Jubilee groans, sinking deeper into their chair.
“If you slouch like that, you’re going to turn into a slime,” says Basil, sipping her coughee. “Ah!” she looks over to Shamrock, who is staring over his shoulder. “No offense, it’s just an expression.”
The man turns back to his cooking, his chestplate heaving as he lets out a loud exhalation.
“Anyways,” says Jubilee. “If we’re done dissecting my personal life, we need to tighten up some things.”
“Like what?” asks Basil.
“No more talking about ‘business’ downstairs or when the windows are open,” says Jubilee. “Last thing we need is that fuck, Moldorf -”
“Muldrich,” corrects Fresh.
“- Mulberry overhearing us,” says Jubilee. “If he asks to use the washroom, tell him to fuck off into the dungeon,” explains Jubilee.
Fresh frowns, rubbing her chin over Basil’s hair. It smells like lavender. “That seems mean.”
“What’s going to seem mean is when we all get executed because the city-guard saw your fucky cauldron,” says Jubilee.
Fresh shrugs. “We could move it upstairs? Or I could just like… put a big crate around it?” she suggests. “Then it would look like any other box in the basement.”
Basil thinks for a moment. “It’s just a little thing. But it would be smart to make a good impression with the man,” she says. “He might just be a low-ranking guard, but having him on our side is always better than having him against us.” The priestess sets her cup down. “If we can win him over with some small neighborly kindness, it could save us a lot of headaches in the future,” suggests the priestess. “Especially if we’re going to be stirring up trouble with the nobles eventually.”
Fresh blinks. Basil sure has taken on a lot after Jubilee. That sounds like one of their ideas.
Though, sometimes she wonders if Basil isn’t a lot like Jubilee to begin with and if their presence has simply allowed her to be freer from the metaphorical shackles of her priesthood?
Shamrock sets down the plates onto the table. Breakfast is ready.
The four of them enjoy a nice meal before getting ready for their opening today.
Fresh has been banished into the basement.
She frowns, looking at a glass bauble.
A man had come in, asking for something to eat. He was the same man that Fresh had given some coins to this morning. Jubilee yelled at her and sent her to the basement, before going outside to Muldrich and telling him to keep out any riff-raff.
She sighs, looking at the small ball of glass down before herself. The spriggans are running around behind her, chasing each other around the basement.
The future is always such an uncertain thing.
“The future…”
Fresh stares at the glass in her hands, realizing her latest idea. She sets to work.
Really, it’s a very simple thing. First, she takes a block of moon-glass from their collection, one that’s about two fists in width and length, and then carves a sphere out of it.
Then she carefully hollows it out, leaving a tiny pin-prick hole on the bottom.
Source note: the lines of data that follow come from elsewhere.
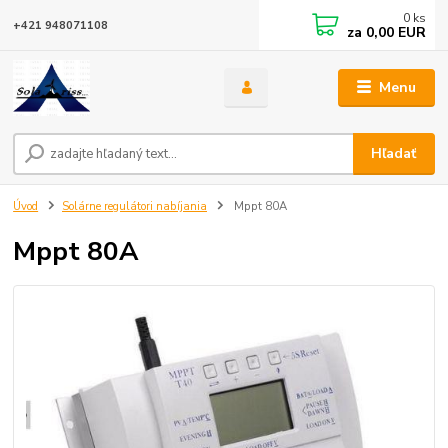
0
ks
+421 948071108
za
0,00 EUR
Menu
Hľadať
Úvod
Solárne regulátori nabíjania
Mppt 80A
Mppt 80A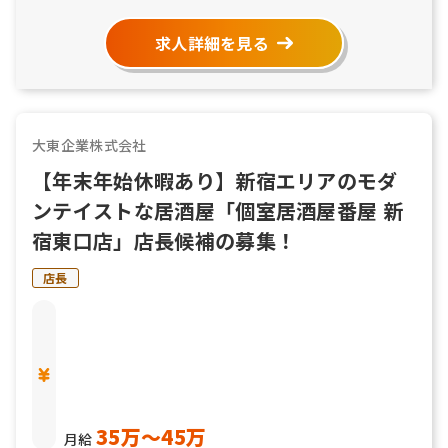
求人詳細を見る
大東企業株式会社
【年末年始休暇あり】新宿エリアのモダ
ンテイストな居酒屋「個室居酒屋番屋 新
宿東口店」店長候補の募集！
店長
35万〜45万
月給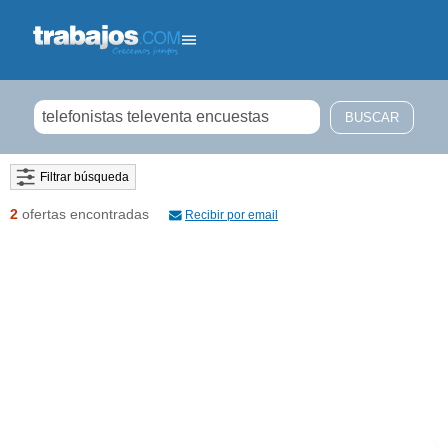
Filtrar búsqueda
2
ofertas encontradas
Recibir por email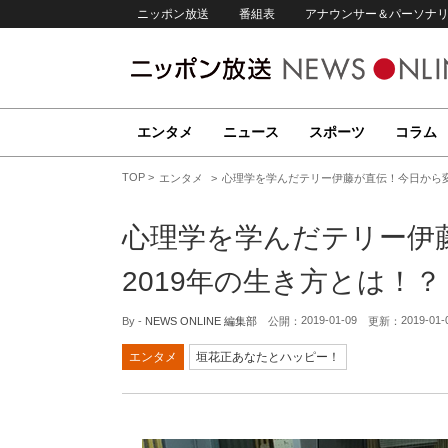
ニッポン放送
番組表
アナウンサー＆パーソナ
エンタメ
ニュース
スポーツ
コラム
TOP
エンタメ
心理学を学んだテリー伊藤が直伝！今日から変
心理学を学んだテリー伊
2019年の生き方とは！？
2019-01-09
2019-01-
By -
NEWS ONLINE 編集部
公開：
更新：
エンタメ
垣花正あなたとハッピー！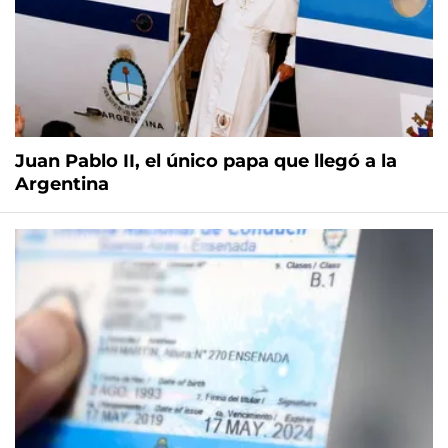
Juan Pablo II, el único papa que llegó a la
Argentina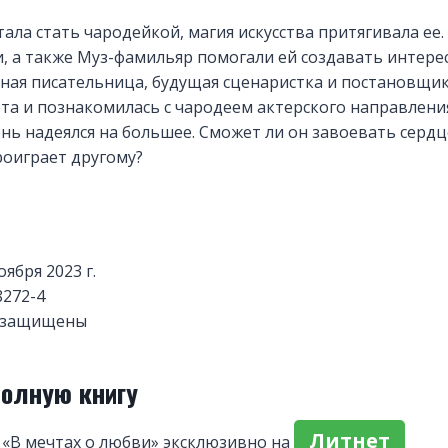
тала стать чародейкой, магия искусства притягивала ее
, а также Муз-фамильяр помогали ей создавать интере
ная писательница, будущая сценаристка и постановщик
а и познакомилась с чародеем актерского направления.
ень надеялся на большее. Сможет ли он завоевать серд
роиграет другому?
оября 2023 г.
8272-4
а защищены
полную книгу
Литнет
 «В мечтах о любви» эксклюзивно на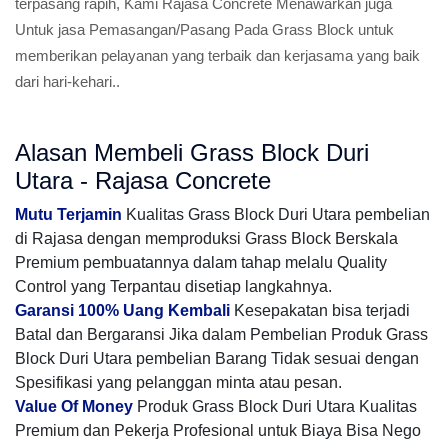
terpasang rapih, Kami Rajasa Concrete Menawarkan juga
Untuk jasa Pemasangan/Pasang Pada Grass Block untuk
memberikan pelayanan yang terbaik dan kerjasama yang baik
dari hari-kehari..
Alasan Membeli Grass Block Duri
Utara - Rajasa Concrete
Mutu Terjamin
Kualitas Grass Block Duri Utara pembelian
di Rajasa dengan memproduksi Grass Block Berskala
Premium pembuatannya dalam tahap melalu Quality
Control yang Terpantau disetiap langkahnya.
Garansi 100% Uang Kembali
Kesepakatan bisa terjadi
Batal dan Bergaransi Jika dalam Pembelian Produk Grass
Block Duri Utara pembelian Barang Tidak sesuai dengan
Spesifikasi yang pelanggan minta atau pesan.
Value Of Money
Produk Grass Block Duri Utara Kualitas
Premium dan Pekerja Profesional untuk Biaya Bisa Nego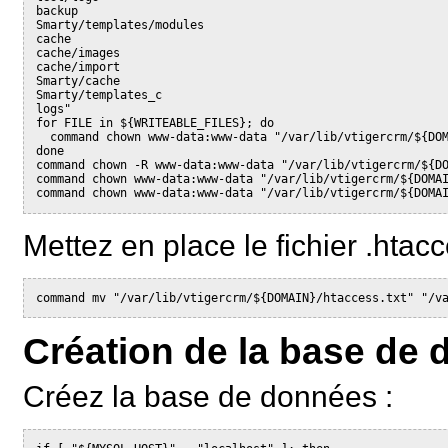
backup

Smarty/templates/modules

cache

cache/images

cache/import

Smarty/cache

Smarty/templates_c

logs"

for FILE in ${WRITEABLE_FILES}; do

  command chown www-data:www-data "/var/lib/vtigercrm/${DOM
done

command chown -R www-data:www-data "/var/lib/vtigercrm/${DO
command chown www-data:www-data "/var/lib/vtigercrm/${DOMAI
Mettez en place le fichier .htacc
command mv "/var/lib/vtigercrm/${DOMAIN}/htaccess.txt" "/v
Création de la base de
Créez la base de données :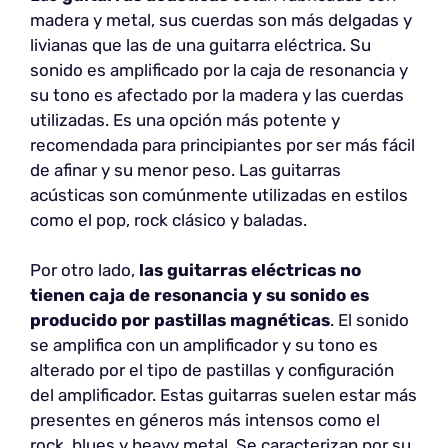
madera y metal, sus cuerdas son más delgadas y
livianas que las de una guitarra eléctrica. Su
sonido es amplificado por la caja de resonancia y
su tono es afectado por la madera y las cuerdas
utilizadas. Es una opción más potente y
recomendada para principiantes por ser más fácil
de afinar y su menor peso. Las guitarras
acústicas son comúnmente utilizadas en estilos
como el pop, rock clásico y baladas.
Por otro lado,
las guitarras eléctricas no
tienen caja de resonancia y su sonido es
producido por pastillas magnéticas
. El sonido
se amplifica con un amplificador y su tono es
alterado por el tipo de pastillas y configuración
del amplificador. Estas guitarras suelen estar más
presentes en géneros más intensos como el
rock, blues y heavy metal. Se caracterizan por su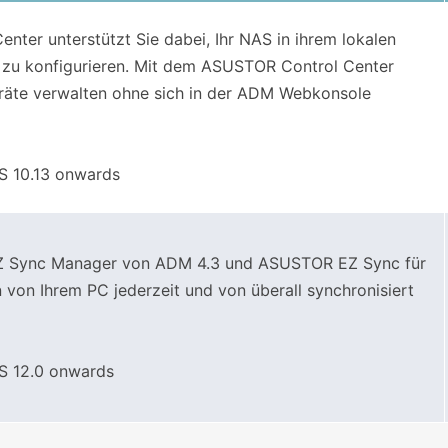
ter unterstützt Sie dabei, Ihr NAS in ihrem lokalen
 zu konfigurieren. Mit dem ASUSTOR Control Center
räte verwalten ohne sich in der ADM Webkonsole
 10.13 onwards
EZ Sync Manager von ADM 4.3 und ASUSTOR EZ Sync für
on Ihrem PC jederzeit und von überall synchronisiert
 12.0 onwards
Dusting it off with a damp rag, she wraps the hollow glass ball into a cloth and then holds the edges of it as she dunks it into a vat of mineral-moonwater. The ball fills up with water, becoming heavier. She pulls it out and sets it back onto the table, unwrapping it. Drying it off, she grabs some paste and then seals the tiny hole shut again.
Now all that’s left is a pedestal, but that’s easy enough. She just takes some normal wood and makes an indented circular shape with a flat bottom.
Setting the ball inside, she steps back and admires her work.
Nothing happens.
Fresh blinks.
One of the spriggans wobbles over and it taps the glass-ball with its staff. The crystal lights up.
“Pakew!”
“Thanks, little guy,” says Fresh, nodding in satisfaction as she looks at her latest creation.
Quality Effect: Recharges its energy on a daily basis.